Hintergrund der Datenspeicherung
Die zweite Datenbank enthält historische Einträge, die nicht mehr in der aktiven Bonitätsauskunft verwendet werden. Dazu zählen beispielsweise alte Kreditverträge, nicht mehr aktuelle Kontostände oder frühere Zahlungsstörungen. Die Schufa begründet die langen Speicherfristen mit gesetzlichen Vorgaben und der Notwendigkeit, Daten für die Betrugsprävention vorzuhalten. Kritiker sehen darin jedoch einen Verstoß gegen den Grundsatz der Datensparsamkeit und fordern eine strengere Regulierung.
Auswirkungen für Verbraucher
Für Verbraucher bedeutet dies, dass selbst lange zurückliegende finanzielle Probleme oder abgeschlossene Verträge noch Jahre später in den Schufa-Systemen auftauchen können. Dies kann bei der Beantragung von Krediten, Mietverträgen oder Handyverträgen negativ ins Gewicht fallen. Die Verbraucherzentrale Bundesverband kritisierte die Praxis: „Die Schufa schafft damit eine Art digitales Gedächtnis, das Verbraucher ungerechtfertigt benachteiligt“, sagte ein Sprecher. Die Schufa betont hingegen, dass die Altdaten nicht in die aktuelle Bonitätsbewertung einfließen und nur für interne Zwecke genutzt werden.

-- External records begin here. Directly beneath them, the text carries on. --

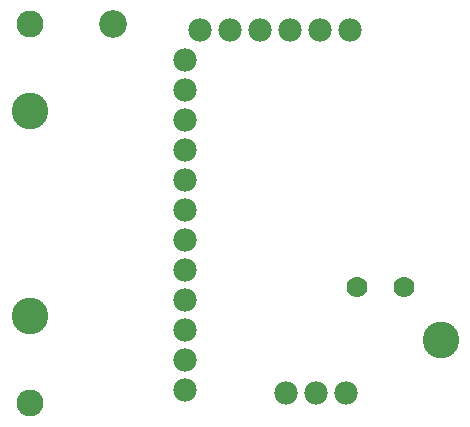
<source format=gbs>
G75*
%MOIN*%
%OFA0B0*%
%FSLAX25Y25*%
%IPPOS*%
%LPD*%
%AMOC8*
5,1,8,0,0,1.08239X$1,22.5*
%
%ADD10C,0.12211*%
%ADD11C,0.07800*%
%ADD12C,0.07000*%
%ADD13C,0.09000*%
%ADD14C,0.09258*%
D10*
X0036933Y0041815D03*
X0036933Y0110004D03*
X0173941Y0033783D03*
D11*
X0142366Y0016067D03*
X0132366Y0016067D03*
X0122366Y0016067D03*
X0088705Y0017209D03*
X0088705Y0027209D03*
X0088705Y0037209D03*
X0088705Y0047209D03*
X0088705Y0057209D03*
X0088705Y0067209D03*
X0088705Y0077209D03*
X0088705Y0087209D03*
X0088705Y0097209D03*
X0088705Y0107209D03*
X0088705Y0117209D03*
X0088705Y0127209D03*
X0093705Y0137209D03*
X0103705Y0137209D03*
X0113705Y0137209D03*
X0123705Y0137209D03*
X0133705Y0137209D03*
X0143705Y0137209D03*
D12*
X0145988Y0051500D03*
X0161736Y0051500D03*
D13*
X0036933Y0012661D03*
X0036933Y0139157D03*
D14*
X0064925Y0139157D03*
M02*

</source>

Reaktionen und Forderungen
Politiker und Datenschützer reagierten alarmiert. Der Bundesdatenschutzbeauftragte kündigte eine Prüfung der Vorgänge an. Die SPD-Bundestagsfraktion forderte eine gesetzliche Begrenzung der Speicherfristen auf maximal drei Jahre. Die Schufa selbst erklärte, man werde die Speicherpraxis überprüfen und gegebenenfalls anpassen. „Wir nehmen die Bedenken ernst und werden uns mit den Aufsichtsbehörden abstimmen“, so ein Unternehmenssprecher.